Task brief: Every line of the records below from the line with "X139117358Y-48415874D01*" up to and including the line with "X137288882Y-61570636D01*" must be reproduced exactly, and no line outside that range.

Hardware design source files
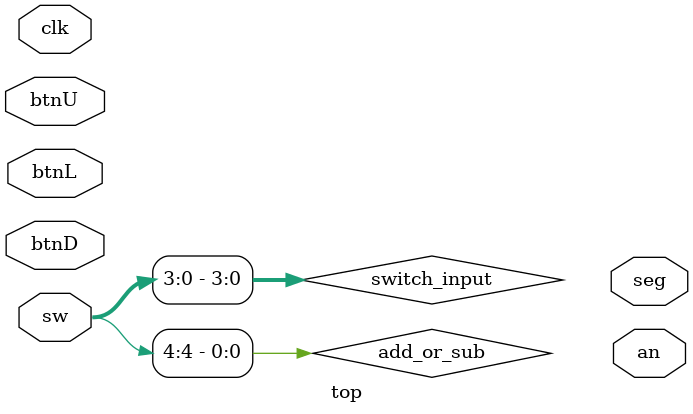
<source format=sv>
module top (    input logic clk, 
                input logic [4 : 0] sw, 
                input logic btnL,
                input logic btnU,
                input logic btnD,
                output logic [6 : 0] seg,
                output logic [2 : 0] an

                );
    logic [5 : 0] input1, input2, add_res, sub_res;
    logic [3 : 0] switch_input;
    logic en1, en2, en3, add_or_sub;
    assign add_or_sub = sw[4];
    assign switch_input = sw[3 : 0];

    state_selector selection(.clk(clk), .reset(btnL), .progress(btnU), .en1(en1), .en2(en2), .en3(en3));

    input_select operand1_selection(.clk(clk), .en(en1), .reset(btnL), .switch_input(switch_input), .operand(input1));
    input_select operand2_selection(.clk(clk), .en(en2), .reset(btnL), .switch_input(switch_input), .operand(input2));

    addition addition_compute(.b1(input1), .b2(input2), .result(add_res));
    subtraction subtraction_compute(.b1(input1), .b2(input2), .result(sub_res));


endmodule
</source>
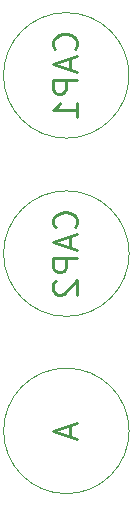
<source format=gbr>
G04 #@! TF.FileFunction,Other,Fab,Bot*
%FSLAX46Y46*%
G04 Gerber Fmt 4.6, Leading zero omitted, Abs format (unit mm)*
G04 Created by KiCad (PCBNEW 4.0.6) date Wed Aug 30 21:06:07 2017*
%MOMM*%
%LPD*%
G01*
G04 APERTURE LIST*
%ADD10C,0.100000*%
%ADD11C,0.050800*%
%ADD12C,0.254000*%
G04 APERTURE END LIST*
D10*
D11*
X143513193Y-48706160D02*
G75*
G03X143513193Y-48706160I-5315073J0D01*
G01*
X143523193Y-63796160D02*
G75*
G03X143523193Y-63796160I-5315073J0D01*
G01*
X143523193Y-78806160D02*
G75*
G03X143523193Y-78806160I-5315073J0D01*
G01*
D12*
X138923834Y-46480636D02*
X139020596Y-46383874D01*
X139117358Y-46093589D01*
X139117358Y-45900065D01*
X139020596Y-45609779D01*
X138827072Y-45416255D01*
X138633549Y-45319494D01*
X138246501Y-45222732D01*
X137956215Y-45222732D01*
X137569168Y-45319494D01*
X137375644Y-45416255D01*
X137182120Y-45609779D01*
X137085358Y-45900065D01*
X137085358Y-46093589D01*
X137182120Y-46383874D01*
X137278882Y-46480636D01*
X138536787Y-47254732D02*
X138536787Y-48222351D01*
X139117358Y-47061208D02*
X137085358Y-47738541D01*
X139117358Y-48415874D01*
X139117358Y-49093208D02*
X137085358Y-49093208D01*
X137085358Y-49867303D01*
X137182120Y-50060827D01*
X137278882Y-50157588D01*
X137472406Y-50254350D01*
X137762691Y-50254350D01*
X137956215Y-50157588D01*
X138052977Y-50060827D01*
X138149739Y-49867303D01*
X138149739Y-49093208D01*
X139117358Y-52189588D02*
X139117358Y-51028446D01*
X139117358Y-51609017D02*
X137085358Y-51609017D01*
X137375644Y-51415493D01*
X137569168Y-51221969D01*
X137665930Y-51028446D01*
X138933834Y-61570636D02*
X139030596Y-61473874D01*
X139127358Y-61183589D01*
X139127358Y-60990065D01*
X139030596Y-60699779D01*
X138837072Y-60506255D01*
X138643549Y-60409494D01*
X138256501Y-60312732D01*
X137966215Y-60312732D01*
X137579168Y-60409494D01*
X137385644Y-60506255D01*
X137192120Y-60699779D01*
X137095358Y-60990065D01*
X137095358Y-61183589D01*
X137192120Y-61473874D01*
X137288882Y-61570636D01*
X138546787Y-62344732D02*
X138546787Y-63312351D01*
X139127358Y-62151208D02*
X137095358Y-62828541D01*
X139127358Y-63505874D01*
X139127358Y-64183208D02*
X137095358Y-64183208D01*
X137095358Y-64957303D01*
X137192120Y-65150827D01*
X137288882Y-65247588D01*
X137482406Y-65344350D01*
X137772691Y-65344350D01*
X137966215Y-65247588D01*
X138062977Y-65150827D01*
X138159739Y-64957303D01*
X138159739Y-64183208D01*
X137288882Y-66118446D02*
X137192120Y-66215208D01*
X137095358Y-66408731D01*
X137095358Y-66892541D01*
X137192120Y-67086065D01*
X137288882Y-67182827D01*
X137482406Y-67279588D01*
X137675930Y-67279588D01*
X137966215Y-67182827D01*
X139127358Y-66021684D01*
X139127358Y-67279588D01*
X138546787Y-78322351D02*
X138546787Y-79289970D01*
X139127358Y-78128827D02*
X137095358Y-78806160D01*
X139127358Y-79483493D01*
M02*

</source>
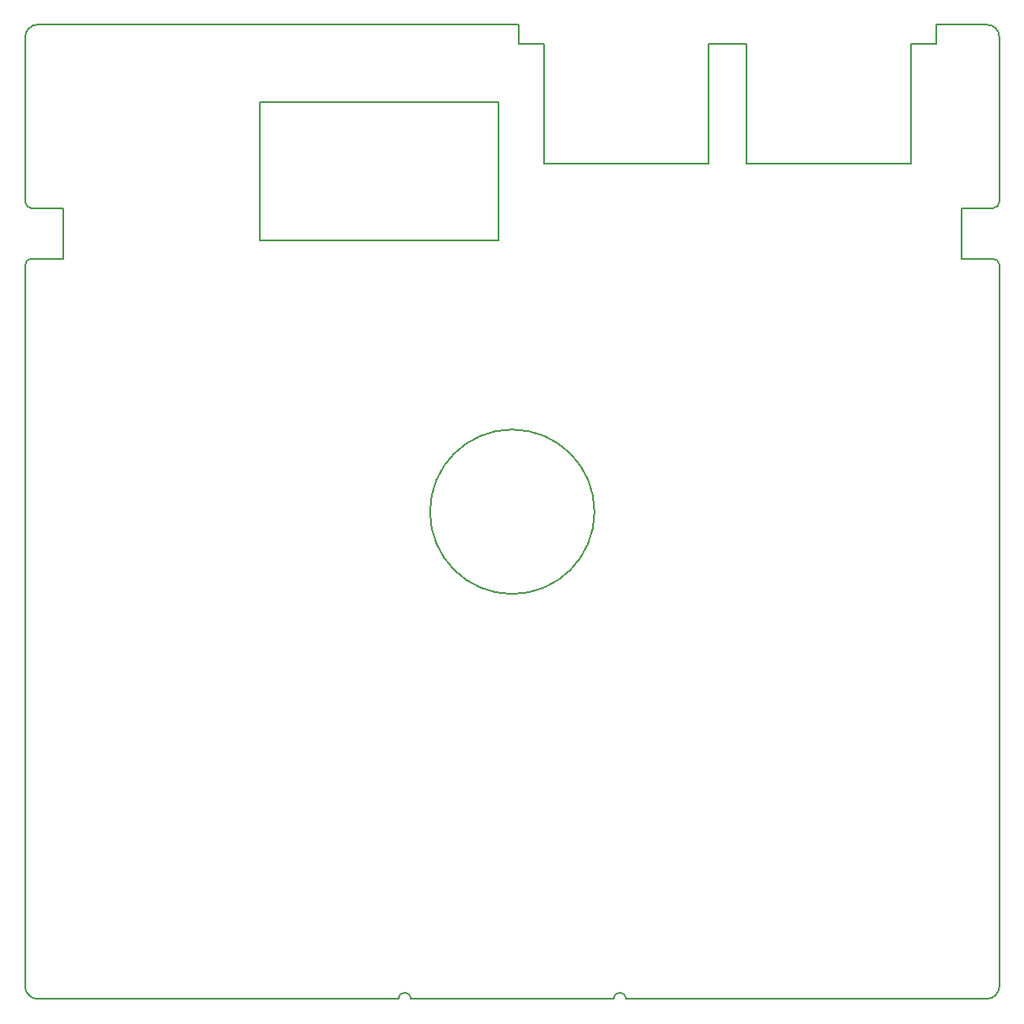
<source format=gm1>
G04 #@! TF.GenerationSoftware,KiCad,Pcbnew,(5.1.8)-1*
G04 #@! TF.CreationDate,2021-01-22T22:50:40+01:00*
G04 #@! TF.ProjectId,C64 Pi1541-II FaceplateB,43363420-5069-4313-9534-312d49492046,rev?*
G04 #@! TF.SameCoordinates,Original*
G04 #@! TF.FileFunction,Profile,NP*
%FSLAX46Y46*%
G04 Gerber Fmt 4.6, Leading zero omitted, Abs format (unit mm)*
G04 Created by KiCad (PCBNEW (5.1.8)-1) date 2021-01-22 22:50:40*
%MOMM*%
%LPD*%
G01*
G04 APERTURE LIST*
G04 #@! TA.AperFunction,Profile*
%ADD10C,0.150000*%
G04 #@! TD*
G04 APERTURE END LIST*
D10*
X163830000Y-54610000D02*
X168910000Y-54610000D01*
X121920000Y-56515000D02*
X124460000Y-56515000D01*
X121920000Y-56515000D02*
X121920000Y-54610000D01*
X144780000Y-56515000D02*
X140970000Y-56515000D01*
X163830000Y-56515000D02*
X163830000Y-54610000D01*
X161290000Y-56515000D02*
X163830000Y-56515000D01*
X124460000Y-56515000D02*
X124460000Y-68580000D01*
X140970000Y-56515000D02*
X140970000Y-68580000D01*
X144780000Y-56515000D02*
X144780000Y-68580000D01*
X161290000Y-56515000D02*
X161290000Y-68580000D01*
X140970000Y-68580000D02*
X124460000Y-68580000D01*
X161290000Y-68580000D02*
X144780000Y-68580000D01*
X131445000Y-152400000D02*
X111125000Y-152400000D01*
X129540000Y-103505000D02*
G75*
G03*
X129540000Y-103505000I-8255000J0D01*
G01*
X132715000Y-152400000D02*
X168910000Y-152400000D01*
X131445000Y-152400000D02*
G75*
G02*
X132080000Y-151765000I635000J0D01*
G01*
X132080000Y-151765000D02*
G75*
G02*
X132715000Y-152400000I0J-635000D01*
G01*
X110490000Y-151765000D02*
G75*
G02*
X111125000Y-152400000I0J-635000D01*
G01*
X109855000Y-152400000D02*
G75*
G02*
X110490000Y-151765000I635000J0D01*
G01*
X170180000Y-55880000D02*
X170180000Y-72390000D01*
X170180000Y-72390000D02*
G75*
G02*
X169545000Y-73025000I-635000J0D01*
G01*
X166370000Y-78105000D02*
X169545000Y-78105000D01*
X166370000Y-78105000D02*
X166370000Y-73025000D01*
X166370000Y-73025000D02*
X169545000Y-73025000D01*
X169545000Y-78105000D02*
G75*
G02*
X170180000Y-78740000I0J-635000D01*
G01*
X72390000Y-78740000D02*
G75*
G02*
X73025000Y-78105000I635000J0D01*
G01*
X73025000Y-73025000D02*
G75*
G02*
X72390000Y-72390000I0J635000D01*
G01*
X95985000Y-76240000D02*
X95985000Y-62395000D01*
X119915000Y-76240000D02*
X95985000Y-76240000D01*
X119915000Y-62395000D02*
X119915000Y-76240000D01*
X95985000Y-62395000D02*
X119915000Y-62395000D01*
X76200000Y-78105000D02*
X73025000Y-78105000D01*
X76200000Y-73025000D02*
X76200000Y-78105000D01*
X73025000Y-73025000D02*
X76200000Y-73025000D01*
X72390000Y-78740000D02*
X72390000Y-151130000D01*
X72390000Y-72390000D02*
X72390000Y-55880000D01*
X121920000Y-54610000D02*
X73660000Y-54610000D01*
X73660000Y-54610000D02*
G75*
G03*
X72390000Y-55880000I0J-1270000D01*
G01*
X170180000Y-55880000D02*
G75*
G03*
X168910000Y-54610000I-1270000J0D01*
G01*
X170180000Y-151130000D02*
X170180000Y-78740000D01*
X168910000Y-152400000D02*
G75*
G03*
X170180000Y-151130000I0J1270000D01*
G01*
X73660000Y-152400000D02*
X109855000Y-152400000D01*
X72390000Y-151130000D02*
G75*
G03*
X73660000Y-152400000I1270000J0D01*
G01*
M02*

</source>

The answer:
X139117358Y-48415874D01*
X139117358Y-49093208D02*
X137085358Y-49093208D01*
X137085358Y-49867303D01*
X137182120Y-50060827D01*
X137278882Y-50157588D01*
X137472406Y-50254350D01*
X137762691Y-50254350D01*
X137956215Y-50157588D01*
X138052977Y-50060827D01*
X138149739Y-49867303D01*
X138149739Y-49093208D01*
X139117358Y-52189588D02*
X139117358Y-51028446D01*
X139117358Y-51609017D02*
X137085358Y-51609017D01*
X137375644Y-51415493D01*
X137569168Y-51221969D01*
X137665930Y-51028446D01*
X138933834Y-61570636D02*
X139030596Y-61473874D01*
X139127358Y-61183589D01*
X139127358Y-60990065D01*
X139030596Y-60699779D01*
X138837072Y-60506255D01*
X138643549Y-60409494D01*
X138256501Y-60312732D01*
X137966215Y-60312732D01*
X137579168Y-60409494D01*
X137385644Y-60506255D01*
X137192120Y-60699779D01*
X137095358Y-60990065D01*
X137095358Y-61183589D01*
X137192120Y-61473874D01*
X137288882Y-61570636D01*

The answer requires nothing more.